### Excerpt

Stage 1: Channel Performance

Strategy: Use as many channels as the team feels comfortable using and do your best. Optimization is reactionary. If emails have a low click-through rate, test a new sequence. If PPC ads aren’t generating enough clicks, try a new campaign.

Planning: At this stage, budget allocation is done mostly based on what-we-did-last-year thinking. Again, it’s mostly reactionary. While it’s done with intent to hit certain goals, leadership is not confident in the accuracy of their marketing performance forecasts.

Measurement: Marketing performance is measured with channel analytics — impressions, clicks, open rates, and form fills. Visibility into how marketing is impacting the bottom-line is limited and largely a guess — “According to industry benchmarks, 1,000 leads results in about 50 opportunities, which results in about 10 customers.”

At this stage, marketing leadership is typically aware that how things are run is not on the cutting edge, but they’re stuck using legacy technology due to inertia, red tape, or budget limitations.

Stage 2: Revenue Performance

Strategy: Place marketing bets and optimize based on down-funnel performance metrics.

It’s still largely reactionary, but the depth of data that you’re using to inform your decisions is much richer.

Planning: Budgeting is still based on historical data, but it now includes marketing data that’s connected to revenue. With the knowledge of how much marketing dollars and resources went into making $X revenue last year (by channel and campaign), marketing leadership can create forecasts with more confidence.

######
### Exercise data

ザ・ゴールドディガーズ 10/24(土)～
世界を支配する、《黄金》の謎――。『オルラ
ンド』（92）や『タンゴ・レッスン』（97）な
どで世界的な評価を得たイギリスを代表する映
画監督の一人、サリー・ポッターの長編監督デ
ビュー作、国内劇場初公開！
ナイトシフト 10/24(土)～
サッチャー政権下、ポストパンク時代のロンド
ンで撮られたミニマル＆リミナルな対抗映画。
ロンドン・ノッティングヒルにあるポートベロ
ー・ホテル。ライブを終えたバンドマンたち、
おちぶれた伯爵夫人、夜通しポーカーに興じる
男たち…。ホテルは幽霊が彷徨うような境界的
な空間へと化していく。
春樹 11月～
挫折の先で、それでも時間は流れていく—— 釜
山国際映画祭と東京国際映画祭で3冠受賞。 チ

######

● **Task 1**:
In the marketing performance excerpt, reproduce the passage between "Strategy: Place marketing" and "with more confidence.", inclusive, replacing "forecasts" with "projections".
● **Task 2**:
According to the marketing performance excerpt, why can marketing leadership create forecasts with more confidence in Stage 2? Answer in one to three sentences.
● **Task 3**:
Continue the excerpt on stages of marketing performance from the point at which it ends.

● **Task response 1**:
Strategy: Place marketing bets and optimize based on down-funnel performance metrics.

It’s still largely reactionary, but the depth of data that you’re using to inform your decisions is much richer.

Planning: Budgeting is still based on historical data, but it now includes marketing data that’s connected to revenue. With the knowledge of how much marketing dollars and resources went into making $X revenue last year (by channel and campaign), marketing leadership can create projections with more confidence.

● **Task response 2**:
In Stage 2, budgeting still relies on historical data, but that data now includes marketing data connected to revenue. Leadership therefore knows how much marketing money and how many resources went into producing the previous year's revenue, broken down by channel and campaign, which allows it to forecast with more confidence.

● **Task response 3**:
Measurement: In addition to top-of-the-funnel metrics like leads, the marketing department can now measure their performance with down-funnel metrics like opportunities, closed deals, and revenue.

Using opportunity and revenue data to inform your marketing decisions is a big step forward. Additionally, it aligns the mindset and performance metrics of the marketing team with the sales team and finance team, which adds credibility for marketers.

At this stage, marketers either do not yet have the capability for predictive analytics or are not using them to inform marketing decisions.

Stage 3: Predictive Performance

Strategy: Use predictive insights to make smarter decisions while prospects are still in the funnel.

With predictive insights, marketers can say things like, “If I engage Prospect A right now on X marketing channel, they are more likely to take a demo because other prospects who look like Prospect A did the same.” The ability to make decisions based on predictive insights allows marketers to place smarter bets, as well as modify bets in real time.

Planning: Allocating the budget looks pretty similar here to what it looked like in the previous stage. The only difference is that with predictive insights, you have a better idea of which accounts will close in the next period. It makes your forecasts a little more accurate.

Measurement: Marketing performance is still measured using full-funnel metrics; however, the metrics are then used to create forward-looking insights.

This stage takes marketers beyond using historical data by leveraging it for predictive analysis. Organizations at this stage take the step from using data to assess past performance to the next step of using that data to improve current performance.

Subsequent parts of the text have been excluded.